In which of these two ways does God's patience affect your life? Is yours the life of a Christian who, crying out to God from the depths, keeps up a daily, steady warfare against the sins and temptations of the world, the flesh, and the devil; or do you live only to gratify all the desires of your own hearts, forgetful of the evil past? Do you, like Magdalen, draw near to Jesus Christ, to look for the forgiveness you feel you do not deserve, or do you keep away weeks and months, and perhaps years from the sacraments of the Catholic Church, where you may find Him and His grace? Do you give the reasonable service of love and obedience to the faith and the practices of the Church, or do you form the judgment which the world passes on the supernatural, becoming fools when you profess to be most wise? These are questions, this an investigation I have neither the power nor the will to pursue further: but if you find that your life is similar to that of the philosopher, must you not fear that the patience God is certain to show you is the patience of vengeance? Must you not doubt that while you become fearless at what you think delays punishment, that supposed delay was itself punishment of the most terrible order?--and is it possible that any one can close his heart against the fear of God for such a delay of punishment?

This, then, my brethren, is the case I make: the Holy Scripture complains that men sin without any fear, and that they are without fear because they do not see sentence immediately pronounced upon evil. Now, no man, in view of the numberless instances of prompt vengeance, can with any security believe for a moment that God will not punish him at once; and if he have any apparent reason to think that God is waiting for him in mercy, he is surely not warranted by such reason to exclude fear from his heart, especially as he cannot be certain that the very delay of punishment is not in itself a most terrible punishment. What, then, are we to do? We are to identify in our minds the thought of sin and of its punishment, we are not to think of sin without thinking of its penalty, we are to work out our salvation with fear and trembling. Should our memory recall the thoughts of the past, we are to think of it as having entailed on us a punishment which penance only can remove; should sin present itself in the present or future, let us remember that, however seductive its beauty, it has infallibly, inseparably connected with it the avenging punishment of God.
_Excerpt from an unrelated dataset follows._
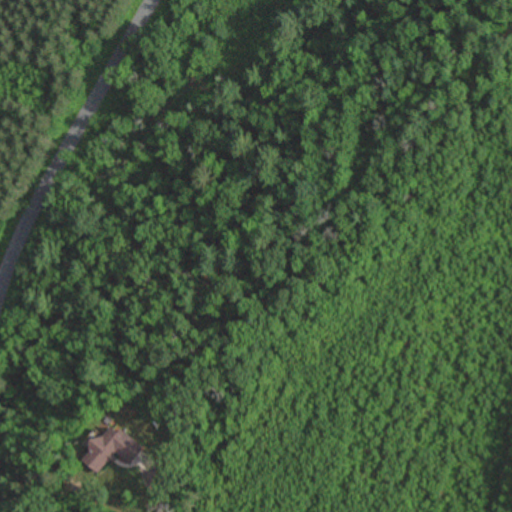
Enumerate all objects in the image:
road: (84, 162)
building: (107, 451)
road: (160, 460)
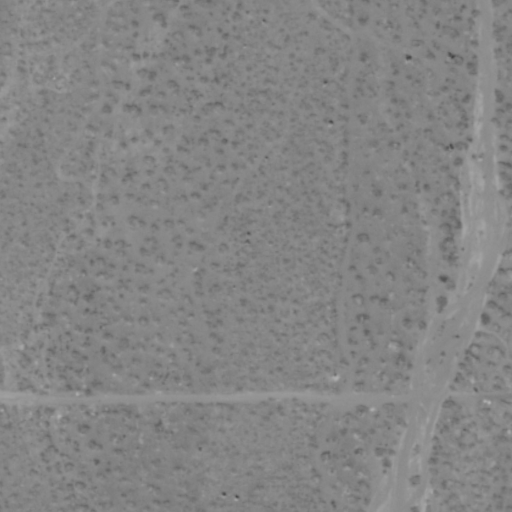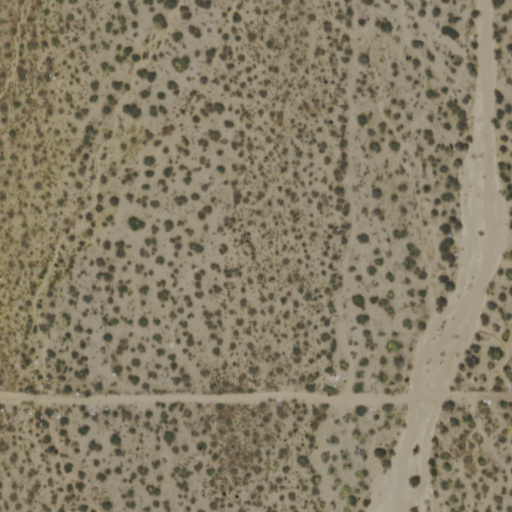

Yet our fear must not be a grossly servile fear: it must not be that cowardly fear which checks only the hand from the evil deed which the heart continues to desire; but that rational fear, which while it checks the hand from doing, teaches the heart not to lose itself in guilty desires. "Bonus est," says St. Augustine, "iste timor utilis est." Nor, my brethren, are you to rest at this: you are to love God as well as to fear Him. God calls for your love, for a deep, tender, personal, supreme love. Perhaps as yet this love for God is but a tender, fragile seedling springing up in your hearts; if so, then let fear be its prop and its support, and when your love has grown to ripeness, fear shall fall away and leave your love alone. You shall be alone with God; for God is love, and loving Him and loved by Him, you will taste forever the unspeakable sweetness of the saying of St. John, "Perfect charity casteth out fear."